=== Data for analysis ===

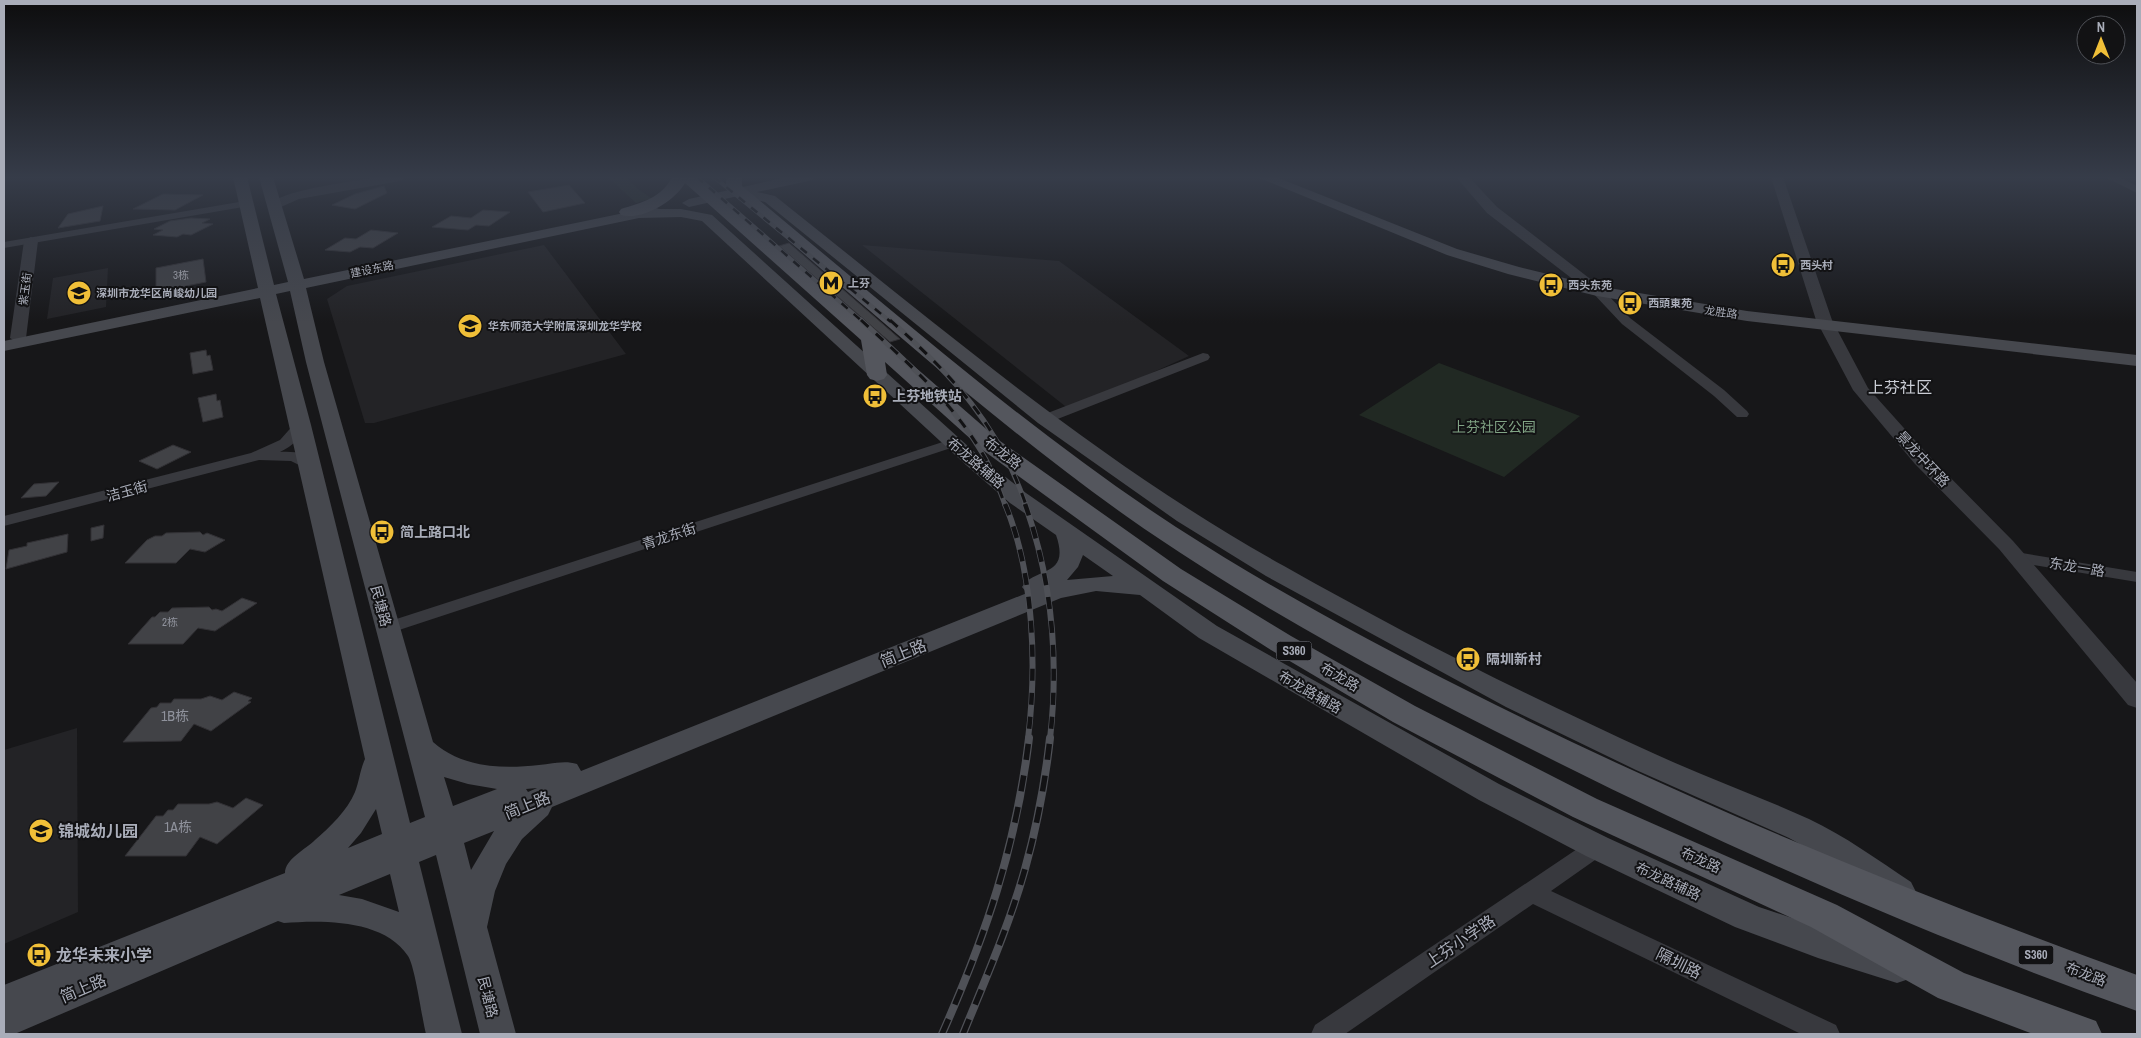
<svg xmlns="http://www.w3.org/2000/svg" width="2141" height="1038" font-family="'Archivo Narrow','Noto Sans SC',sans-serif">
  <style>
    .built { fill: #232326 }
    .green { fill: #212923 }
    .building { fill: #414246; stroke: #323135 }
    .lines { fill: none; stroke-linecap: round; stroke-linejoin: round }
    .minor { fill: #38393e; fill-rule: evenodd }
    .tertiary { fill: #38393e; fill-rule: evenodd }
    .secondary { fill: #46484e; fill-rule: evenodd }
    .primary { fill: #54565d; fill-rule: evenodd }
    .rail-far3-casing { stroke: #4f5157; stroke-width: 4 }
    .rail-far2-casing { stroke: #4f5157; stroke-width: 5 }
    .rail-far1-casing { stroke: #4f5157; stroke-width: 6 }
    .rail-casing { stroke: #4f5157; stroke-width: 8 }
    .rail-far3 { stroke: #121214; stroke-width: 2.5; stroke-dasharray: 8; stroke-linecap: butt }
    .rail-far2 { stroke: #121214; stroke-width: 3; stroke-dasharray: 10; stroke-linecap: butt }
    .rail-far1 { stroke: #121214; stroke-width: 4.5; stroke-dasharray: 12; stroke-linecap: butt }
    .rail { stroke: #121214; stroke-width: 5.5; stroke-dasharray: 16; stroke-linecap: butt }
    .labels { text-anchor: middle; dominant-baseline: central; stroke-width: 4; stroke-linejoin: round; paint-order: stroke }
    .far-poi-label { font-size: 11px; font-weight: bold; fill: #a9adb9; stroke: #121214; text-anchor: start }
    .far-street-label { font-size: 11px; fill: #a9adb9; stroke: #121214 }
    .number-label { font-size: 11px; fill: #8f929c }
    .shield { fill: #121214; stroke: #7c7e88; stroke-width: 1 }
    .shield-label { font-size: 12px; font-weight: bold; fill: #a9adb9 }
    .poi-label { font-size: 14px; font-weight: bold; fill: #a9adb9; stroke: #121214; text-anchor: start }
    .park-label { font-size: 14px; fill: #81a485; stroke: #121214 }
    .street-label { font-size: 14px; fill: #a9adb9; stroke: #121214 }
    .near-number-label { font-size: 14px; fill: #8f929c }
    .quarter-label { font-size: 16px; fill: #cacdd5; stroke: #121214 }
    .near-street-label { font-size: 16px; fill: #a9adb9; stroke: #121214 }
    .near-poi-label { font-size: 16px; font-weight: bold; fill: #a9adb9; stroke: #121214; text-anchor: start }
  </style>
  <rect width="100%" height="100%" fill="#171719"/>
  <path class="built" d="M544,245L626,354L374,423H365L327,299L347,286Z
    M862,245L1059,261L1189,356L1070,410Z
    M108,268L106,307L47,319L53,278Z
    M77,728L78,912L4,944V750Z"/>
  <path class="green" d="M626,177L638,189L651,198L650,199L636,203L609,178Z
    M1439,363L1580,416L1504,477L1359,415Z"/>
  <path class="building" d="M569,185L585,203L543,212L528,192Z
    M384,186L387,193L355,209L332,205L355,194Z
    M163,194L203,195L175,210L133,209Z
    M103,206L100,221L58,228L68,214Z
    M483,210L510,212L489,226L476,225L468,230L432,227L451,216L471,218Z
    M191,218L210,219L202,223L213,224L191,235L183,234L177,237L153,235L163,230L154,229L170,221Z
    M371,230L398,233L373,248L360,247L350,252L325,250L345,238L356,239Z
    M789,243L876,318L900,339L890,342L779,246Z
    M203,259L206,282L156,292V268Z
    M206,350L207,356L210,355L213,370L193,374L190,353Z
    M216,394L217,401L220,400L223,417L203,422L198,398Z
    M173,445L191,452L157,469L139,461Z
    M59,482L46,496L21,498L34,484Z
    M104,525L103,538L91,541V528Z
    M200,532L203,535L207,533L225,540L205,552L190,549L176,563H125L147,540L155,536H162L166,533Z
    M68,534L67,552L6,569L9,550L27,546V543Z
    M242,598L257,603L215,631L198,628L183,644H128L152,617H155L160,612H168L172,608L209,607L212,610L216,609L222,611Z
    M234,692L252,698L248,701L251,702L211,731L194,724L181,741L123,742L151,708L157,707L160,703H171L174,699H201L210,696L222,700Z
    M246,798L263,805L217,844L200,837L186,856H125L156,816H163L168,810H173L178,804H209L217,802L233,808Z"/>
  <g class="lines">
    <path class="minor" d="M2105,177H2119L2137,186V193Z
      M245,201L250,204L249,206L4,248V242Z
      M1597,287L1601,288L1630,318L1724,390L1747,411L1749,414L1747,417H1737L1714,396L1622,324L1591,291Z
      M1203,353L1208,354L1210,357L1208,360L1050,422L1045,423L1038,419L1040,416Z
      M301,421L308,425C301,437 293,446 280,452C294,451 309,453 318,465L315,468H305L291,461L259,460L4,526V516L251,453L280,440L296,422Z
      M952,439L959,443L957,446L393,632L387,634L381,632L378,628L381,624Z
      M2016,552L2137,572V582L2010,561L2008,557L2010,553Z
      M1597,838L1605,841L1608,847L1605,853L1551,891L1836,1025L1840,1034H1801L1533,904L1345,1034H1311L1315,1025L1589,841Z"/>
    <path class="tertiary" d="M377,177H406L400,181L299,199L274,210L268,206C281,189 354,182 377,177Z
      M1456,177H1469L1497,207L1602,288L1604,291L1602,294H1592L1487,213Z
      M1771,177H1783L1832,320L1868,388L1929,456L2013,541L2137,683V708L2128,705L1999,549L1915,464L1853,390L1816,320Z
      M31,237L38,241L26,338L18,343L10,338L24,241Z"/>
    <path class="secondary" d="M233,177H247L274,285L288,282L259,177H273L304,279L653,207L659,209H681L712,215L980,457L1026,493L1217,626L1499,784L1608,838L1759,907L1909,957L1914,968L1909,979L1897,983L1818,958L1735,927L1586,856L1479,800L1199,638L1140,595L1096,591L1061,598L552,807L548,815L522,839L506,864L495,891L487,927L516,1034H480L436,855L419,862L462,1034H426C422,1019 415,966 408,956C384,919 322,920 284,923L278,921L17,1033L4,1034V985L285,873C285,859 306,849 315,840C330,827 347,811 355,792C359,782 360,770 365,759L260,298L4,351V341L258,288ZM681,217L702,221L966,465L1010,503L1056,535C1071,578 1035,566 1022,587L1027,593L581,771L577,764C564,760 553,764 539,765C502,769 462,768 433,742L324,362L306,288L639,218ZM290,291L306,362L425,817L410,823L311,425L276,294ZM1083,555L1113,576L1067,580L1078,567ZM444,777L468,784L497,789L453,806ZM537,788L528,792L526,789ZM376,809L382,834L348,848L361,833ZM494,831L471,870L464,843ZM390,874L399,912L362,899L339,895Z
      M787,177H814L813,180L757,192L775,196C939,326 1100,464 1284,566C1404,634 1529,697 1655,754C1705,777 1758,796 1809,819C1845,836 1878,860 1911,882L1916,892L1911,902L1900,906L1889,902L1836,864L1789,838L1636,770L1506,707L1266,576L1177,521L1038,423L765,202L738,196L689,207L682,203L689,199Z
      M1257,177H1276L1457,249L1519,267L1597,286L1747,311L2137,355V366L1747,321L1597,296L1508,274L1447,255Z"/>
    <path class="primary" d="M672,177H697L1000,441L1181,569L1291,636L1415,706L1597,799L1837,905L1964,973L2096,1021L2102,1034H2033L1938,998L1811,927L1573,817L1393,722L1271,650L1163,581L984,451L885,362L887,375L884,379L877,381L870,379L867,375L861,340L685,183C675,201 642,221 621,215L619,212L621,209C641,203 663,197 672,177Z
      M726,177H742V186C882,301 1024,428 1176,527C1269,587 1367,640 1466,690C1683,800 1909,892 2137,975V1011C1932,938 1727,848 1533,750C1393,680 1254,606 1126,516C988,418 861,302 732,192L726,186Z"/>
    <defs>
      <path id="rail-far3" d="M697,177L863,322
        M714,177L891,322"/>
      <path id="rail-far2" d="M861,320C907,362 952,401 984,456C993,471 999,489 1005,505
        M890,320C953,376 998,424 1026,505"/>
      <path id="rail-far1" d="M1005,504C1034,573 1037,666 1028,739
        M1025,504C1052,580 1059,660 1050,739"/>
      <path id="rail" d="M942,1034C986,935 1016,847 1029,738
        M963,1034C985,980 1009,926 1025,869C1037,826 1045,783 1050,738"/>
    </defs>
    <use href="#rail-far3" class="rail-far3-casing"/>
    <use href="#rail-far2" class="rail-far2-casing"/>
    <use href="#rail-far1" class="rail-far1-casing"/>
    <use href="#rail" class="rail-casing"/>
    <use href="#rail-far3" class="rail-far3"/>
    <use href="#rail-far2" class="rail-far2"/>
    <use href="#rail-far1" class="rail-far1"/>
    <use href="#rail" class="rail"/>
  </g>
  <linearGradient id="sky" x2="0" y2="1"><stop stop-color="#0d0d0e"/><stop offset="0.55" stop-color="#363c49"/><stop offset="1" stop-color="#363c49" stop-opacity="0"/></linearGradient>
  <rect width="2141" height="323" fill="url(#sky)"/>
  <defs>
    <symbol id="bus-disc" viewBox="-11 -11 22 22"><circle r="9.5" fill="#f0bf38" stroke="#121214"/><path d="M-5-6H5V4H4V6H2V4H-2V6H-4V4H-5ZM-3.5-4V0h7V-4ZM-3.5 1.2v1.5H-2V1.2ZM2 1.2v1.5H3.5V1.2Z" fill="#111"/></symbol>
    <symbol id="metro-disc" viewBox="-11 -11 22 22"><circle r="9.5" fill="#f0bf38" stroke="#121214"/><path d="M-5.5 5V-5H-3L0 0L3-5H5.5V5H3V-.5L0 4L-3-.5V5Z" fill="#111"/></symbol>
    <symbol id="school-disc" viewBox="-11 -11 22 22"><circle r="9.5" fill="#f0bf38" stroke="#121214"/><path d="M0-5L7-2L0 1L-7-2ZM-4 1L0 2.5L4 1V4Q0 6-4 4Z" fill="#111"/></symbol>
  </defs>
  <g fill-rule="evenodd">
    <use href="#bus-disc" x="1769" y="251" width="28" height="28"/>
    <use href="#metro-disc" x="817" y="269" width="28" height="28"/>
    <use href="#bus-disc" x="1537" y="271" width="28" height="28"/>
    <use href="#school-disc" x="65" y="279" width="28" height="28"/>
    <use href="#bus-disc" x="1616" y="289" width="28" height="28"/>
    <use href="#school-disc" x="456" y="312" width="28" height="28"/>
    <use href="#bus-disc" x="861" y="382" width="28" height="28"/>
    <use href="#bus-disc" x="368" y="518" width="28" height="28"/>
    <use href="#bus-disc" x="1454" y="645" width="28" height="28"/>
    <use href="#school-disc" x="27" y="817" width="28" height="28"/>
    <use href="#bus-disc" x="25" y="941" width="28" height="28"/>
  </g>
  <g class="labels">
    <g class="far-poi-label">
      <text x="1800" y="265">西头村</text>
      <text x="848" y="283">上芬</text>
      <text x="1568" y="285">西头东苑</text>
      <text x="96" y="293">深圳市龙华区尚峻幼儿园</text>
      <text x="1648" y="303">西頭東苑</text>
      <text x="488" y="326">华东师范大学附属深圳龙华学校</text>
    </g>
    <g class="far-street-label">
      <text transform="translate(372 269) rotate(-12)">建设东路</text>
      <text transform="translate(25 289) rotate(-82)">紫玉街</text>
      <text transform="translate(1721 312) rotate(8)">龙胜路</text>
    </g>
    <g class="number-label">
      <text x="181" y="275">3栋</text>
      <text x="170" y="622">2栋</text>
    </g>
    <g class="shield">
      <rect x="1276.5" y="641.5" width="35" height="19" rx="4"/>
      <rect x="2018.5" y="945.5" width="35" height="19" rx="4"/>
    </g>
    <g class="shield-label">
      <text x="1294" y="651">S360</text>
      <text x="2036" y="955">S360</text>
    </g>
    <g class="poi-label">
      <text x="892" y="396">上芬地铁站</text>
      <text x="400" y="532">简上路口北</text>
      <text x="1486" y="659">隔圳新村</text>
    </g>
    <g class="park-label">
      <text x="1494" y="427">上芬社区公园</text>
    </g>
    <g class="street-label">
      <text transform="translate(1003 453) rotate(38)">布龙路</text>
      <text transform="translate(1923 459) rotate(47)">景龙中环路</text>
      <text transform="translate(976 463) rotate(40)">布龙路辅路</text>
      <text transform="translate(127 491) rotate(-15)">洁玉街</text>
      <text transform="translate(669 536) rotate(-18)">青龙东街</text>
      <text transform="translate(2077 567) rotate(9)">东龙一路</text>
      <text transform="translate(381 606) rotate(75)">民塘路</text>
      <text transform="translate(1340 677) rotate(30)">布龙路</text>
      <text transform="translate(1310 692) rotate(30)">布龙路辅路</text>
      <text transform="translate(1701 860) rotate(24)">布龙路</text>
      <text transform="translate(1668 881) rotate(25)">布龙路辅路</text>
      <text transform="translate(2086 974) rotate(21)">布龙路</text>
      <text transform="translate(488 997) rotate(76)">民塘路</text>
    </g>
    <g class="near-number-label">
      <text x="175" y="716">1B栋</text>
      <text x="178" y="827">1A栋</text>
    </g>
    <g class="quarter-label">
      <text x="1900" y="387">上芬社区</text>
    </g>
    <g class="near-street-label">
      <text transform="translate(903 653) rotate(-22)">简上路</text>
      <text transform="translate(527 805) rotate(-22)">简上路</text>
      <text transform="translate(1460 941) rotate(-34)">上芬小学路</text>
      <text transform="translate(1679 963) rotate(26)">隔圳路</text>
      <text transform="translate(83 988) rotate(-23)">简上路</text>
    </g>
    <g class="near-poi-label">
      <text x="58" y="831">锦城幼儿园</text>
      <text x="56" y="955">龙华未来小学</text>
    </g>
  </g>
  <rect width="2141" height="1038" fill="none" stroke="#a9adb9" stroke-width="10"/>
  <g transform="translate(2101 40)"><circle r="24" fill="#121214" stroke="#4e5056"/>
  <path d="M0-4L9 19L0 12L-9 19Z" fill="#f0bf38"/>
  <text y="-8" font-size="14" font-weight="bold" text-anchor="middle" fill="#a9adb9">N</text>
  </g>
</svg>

===

▸ Task details
Now copy each line of the entries that mentions "lines".

▸ Exercise output
    .lines { fill: none; stroke-linecap: round; stroke-linejoin: round }
  <g class="lines">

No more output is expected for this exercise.